7: Scopes are the thing
The developers of Ubuntu Touch have hung their hat on a unique feature called scopes. Instead of having to open various and sundry apps to get your data, Ubuntu Touch offers up a single app that includes numerous scopes (which you can add to and remove). There are scopes for news, for data, for social networking, and more. You'll find scopes that serve a purpose (such as a terminal scope for running commands) and scopes that entertain. Consider scopes like widgets and the Scopes app the place where you access your widgets. If the collection of built-in scopes isn't enough, you'll find plenty more in the Ubuntu Store. Do note, regardless of mode (Desktop or Tablet), you can't close the Scopes app. You can minimize it, but it will always be there.

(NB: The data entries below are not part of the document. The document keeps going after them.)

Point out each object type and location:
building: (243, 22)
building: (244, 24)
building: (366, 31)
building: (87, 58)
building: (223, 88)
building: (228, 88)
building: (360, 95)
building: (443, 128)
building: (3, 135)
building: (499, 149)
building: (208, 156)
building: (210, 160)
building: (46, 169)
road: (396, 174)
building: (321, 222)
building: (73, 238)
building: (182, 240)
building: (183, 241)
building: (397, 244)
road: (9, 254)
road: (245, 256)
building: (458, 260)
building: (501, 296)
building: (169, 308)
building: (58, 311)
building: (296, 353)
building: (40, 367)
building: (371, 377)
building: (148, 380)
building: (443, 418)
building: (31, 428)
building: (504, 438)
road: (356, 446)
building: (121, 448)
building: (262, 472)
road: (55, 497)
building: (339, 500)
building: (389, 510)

8: Battery life varies depending on mode
How long your battery will last depends on the mode in which you use the tablet. When in Tablet mode, the battery lasts quite some time--you'll get a full day from it. When in Desktop mode, however, things go a bit south... to the tune of about half the battery life. That is actually okay (and expected). Chances are you won't be using the M10 in desktop mode all day.
9: Dekko has a ways to go
Out of the box, you really have only one choice for an email client: Dekko. Dekko is in heavy beta at the moment, so expect issues. When I first set up Dekko, for whatever reason, it constantly crashed at startup. Thankfully, I was able to install the terminal application and delete all the Dekko files and folders (namely ~/.cache/dekko.dekkoproject and ~/.config/dekko.dekkoproject) and start afresh, as simply uninstalling the app didn't solve the problem. Besides that little introductory snafu, the client does an outstanding job of working with Google Mail, Outlook.com, and IMAP.

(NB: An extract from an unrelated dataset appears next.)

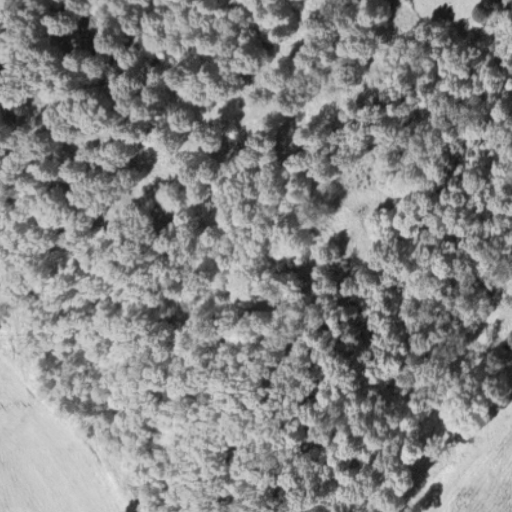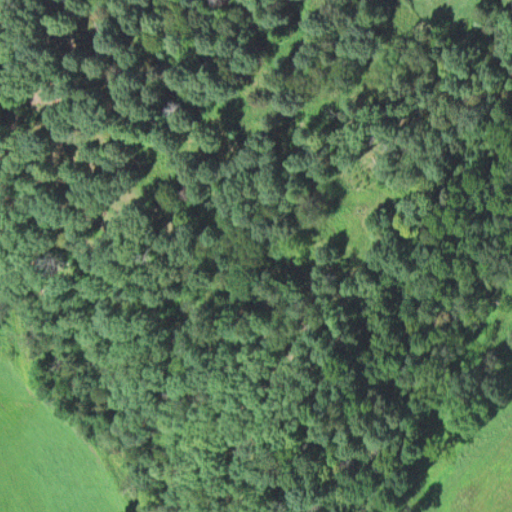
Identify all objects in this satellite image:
road: (438, 392)
crop: (311, 442)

10: LibreOffice just works
I've already mentioned that LibreOffice is installed by default, but it should also be noted that LibreOffice works really well. The M10 tablet ships with LibreOffice 220.127.116.11 (so it is a bit out of date), but it sure beats a lot of the other mobile office suite competition. This isn't a stripped-down version of LO either. This is the full monty that includes everything from track changes to Calc Detective to Goal Seek. If you've been looking for a tablet that includes a full-blown office suite, you can't go wrong with LibreOffice on the M10. I only hope the app will be updated to 5.0 soon. It would also be nice if they could design in a tablet-friendly UI (the same holds true for Firefox). Should they do that, this will be the deal maker for many users.
Is it for you?
So now you should know enough to make an informed decision about the BQ Aquarius M10 tablet. From my perspective, it's an outstanding first entry that has been long overdue. This is a piece of hardware the Linux community should be proud of and should fully embrace.